**Tasks and exercises:**
- 1) Quote the review of "Free to Leave" word for word, starting with "Locarno International Film" and going on through "an English-language version.".
- 2) Write the next part of the review of the film "Free to Leave," picking up right after its final sentence.

**Text excerpt:**
####################

Free to Leave



Locarno International Film Festival

LOCARNO, Switzerland -- The momentary distraction of a stolen kiss causes a train wreck in Austrian director Peter Payer's haunting drama "Free to Leave," ("Freigesprochen"), which explores the impact such guilt has on the individuals concerned. Clear-eyed but compassionate, the film has an eerie quality that derives from the notion that almost anyone could be in a similar situation that dramatically changes the lives of so many people. Screened in Competition at Locarno, it's an intelligent drama that should travel beyond German-speaking territories and possibly invite an English-language version.

Based on a play titled "Judgment Day" by Odon von Horvath, "Free to Leave" begins with a body falling from a bridge to hard frozen ground. Time shifts immediately to the bustle of a small town with people anxious because a strike by transport workers is affecting the train timetable.

####################

**Data extract:**
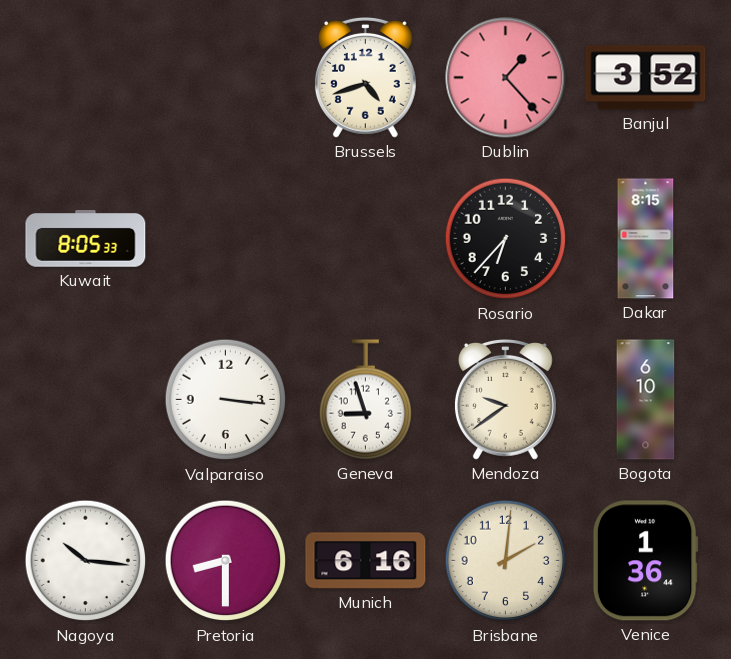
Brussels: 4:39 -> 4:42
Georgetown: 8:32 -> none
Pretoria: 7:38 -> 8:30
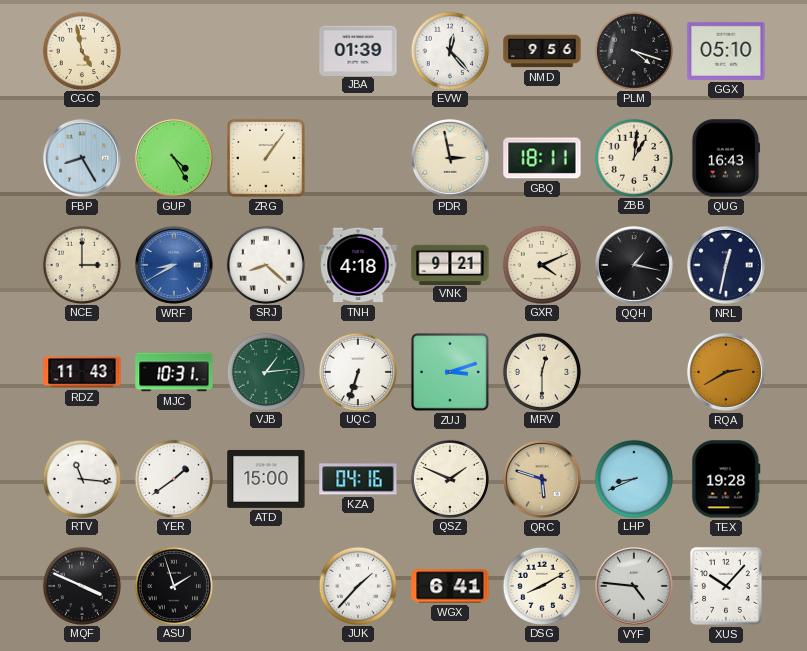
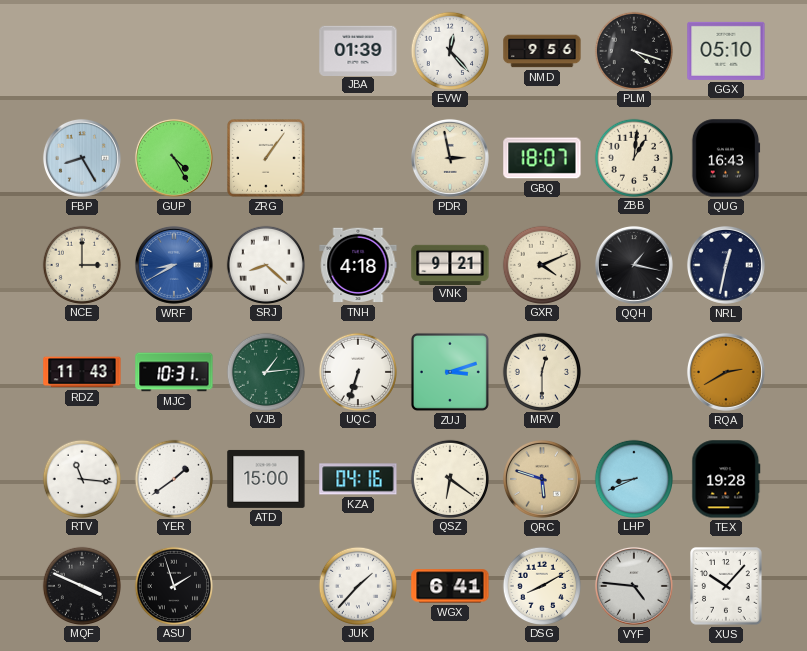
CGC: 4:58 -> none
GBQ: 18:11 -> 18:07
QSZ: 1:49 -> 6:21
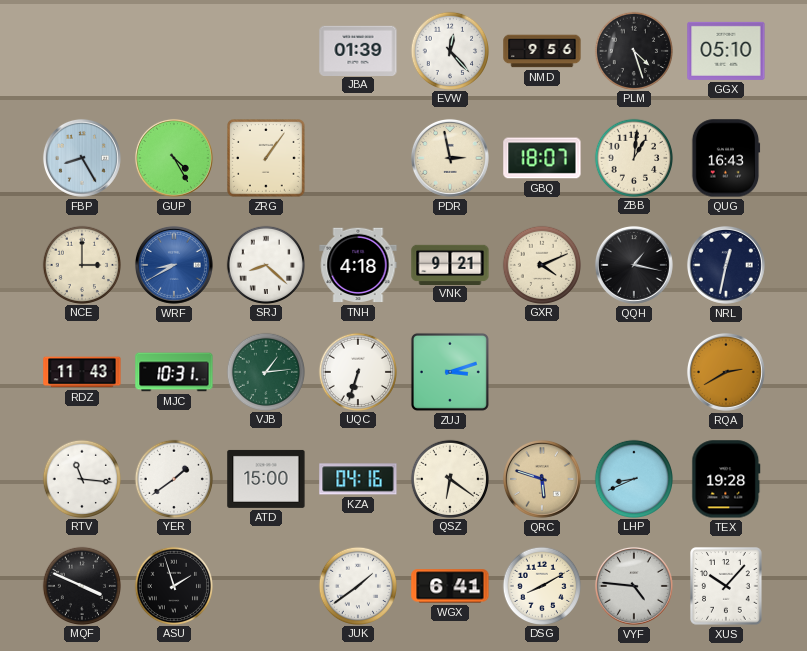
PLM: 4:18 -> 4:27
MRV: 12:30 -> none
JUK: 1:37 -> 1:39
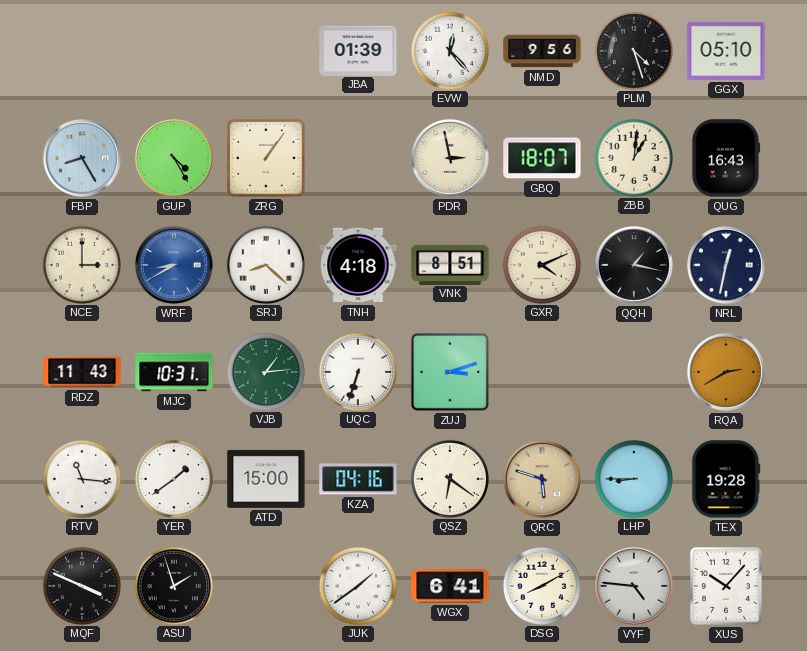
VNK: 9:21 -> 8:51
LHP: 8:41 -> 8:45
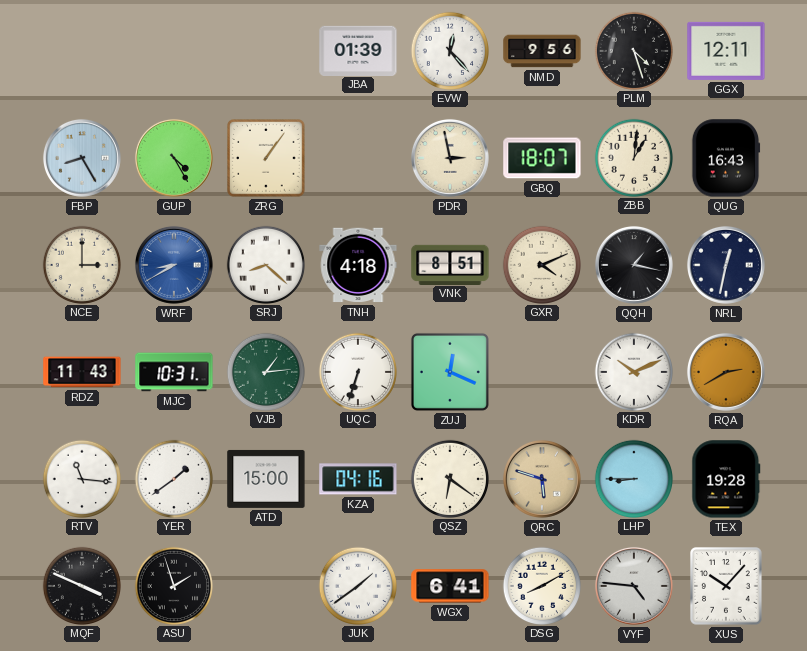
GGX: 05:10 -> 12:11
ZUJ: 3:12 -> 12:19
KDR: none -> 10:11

####################

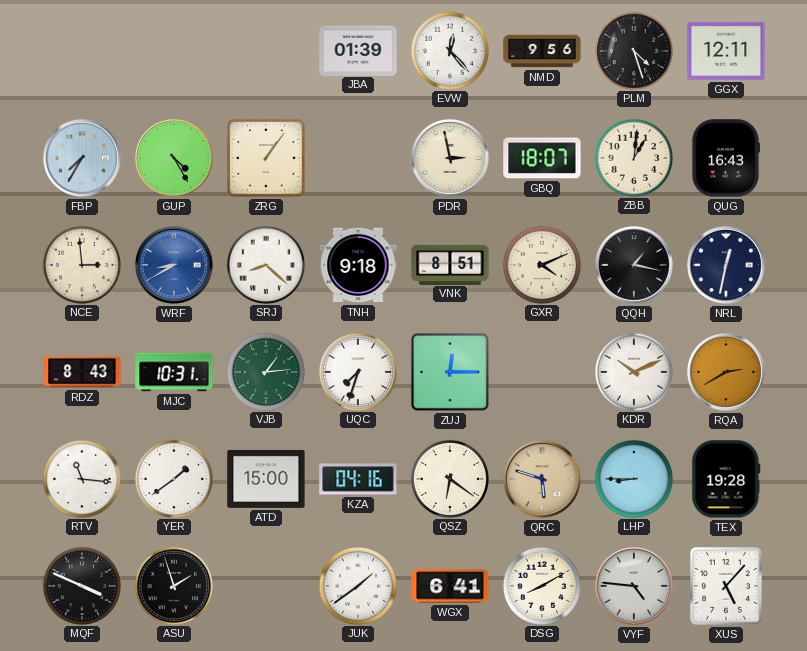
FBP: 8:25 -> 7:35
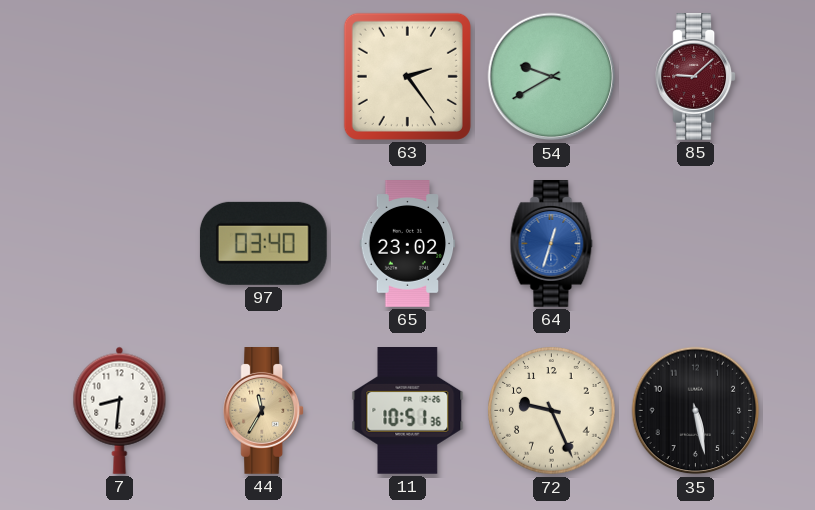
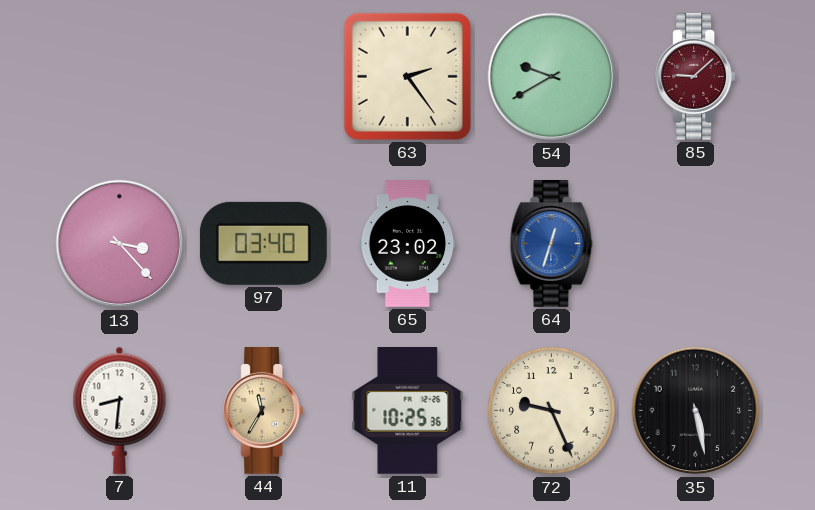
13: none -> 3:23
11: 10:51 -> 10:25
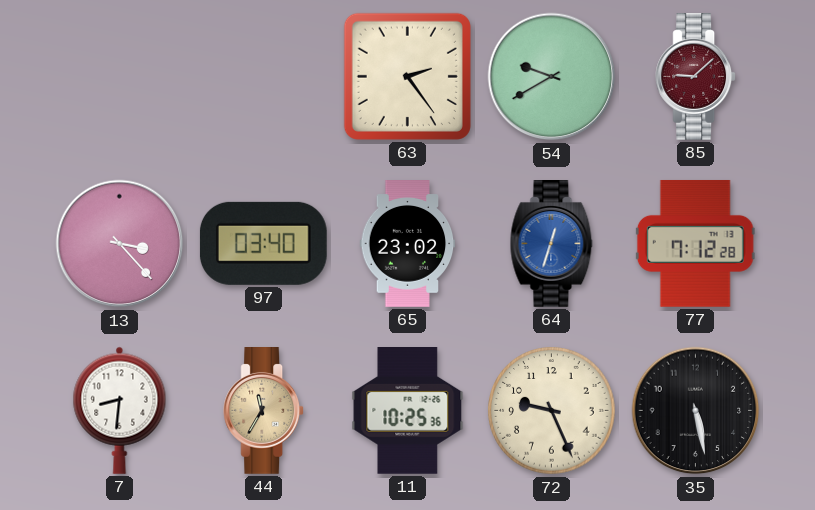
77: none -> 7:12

####################

**Exercise responses:**
- 1)
Locarno International Film Festival

LOCARNO, Switzerland -- The momentary distraction of a stolen kiss causes a train wreck in Austrian director Peter Payer's haunting drama "Free to Leave," ("Freigesprochen"), which explores the impact such guilt has on the individuals concerned. Clear-eyed but compassionate, the film has an eerie quality that derives from the notion that almost anyone could be in a similar situation that dramatically changes the lives of so many people. Screened in Competition at Locarno, it's an intelligent drama that should travel beyond German-speaking territories and possibly invite an English-language version.

- 2)
Ferdinand (Robert Stadlober) decides to take a later slow train in order to spend extra time in bed with his sweetheart Anna (Lavinia Wilson). Thomas (Frank Giering), however, spurns the attentions of his older wife, Hanni (Corinna Harfouch) as he must get to work promptly because his day will be hectic overseeing all the railway traffic signals. His best friend Josef (Alfred Dorfer) is off on his usual morning milk round.

Having seen her boyfriend off at the station, Anna stops into the control office to see Thomas, who's like an older brother to her although she likes to flirt with him. Larking about, she spontaneously kisses him, taking his attention away from the control board. In that fleeting moment, a signal is missed, a railway barrier is not lowered and an express train powers into Josef's milk truck. In the derailment, 22 people including Josef are killed and scores more seriously injured.

The film explores the shattering impact of such an event less on the hurt and bereaved than on the ones responsible. Thomas and Anna are drawn together even as their relationship with others begins to fragment. It's unremitting stuff and Payer handles it with insight, demonstrating impressive cinematic technique.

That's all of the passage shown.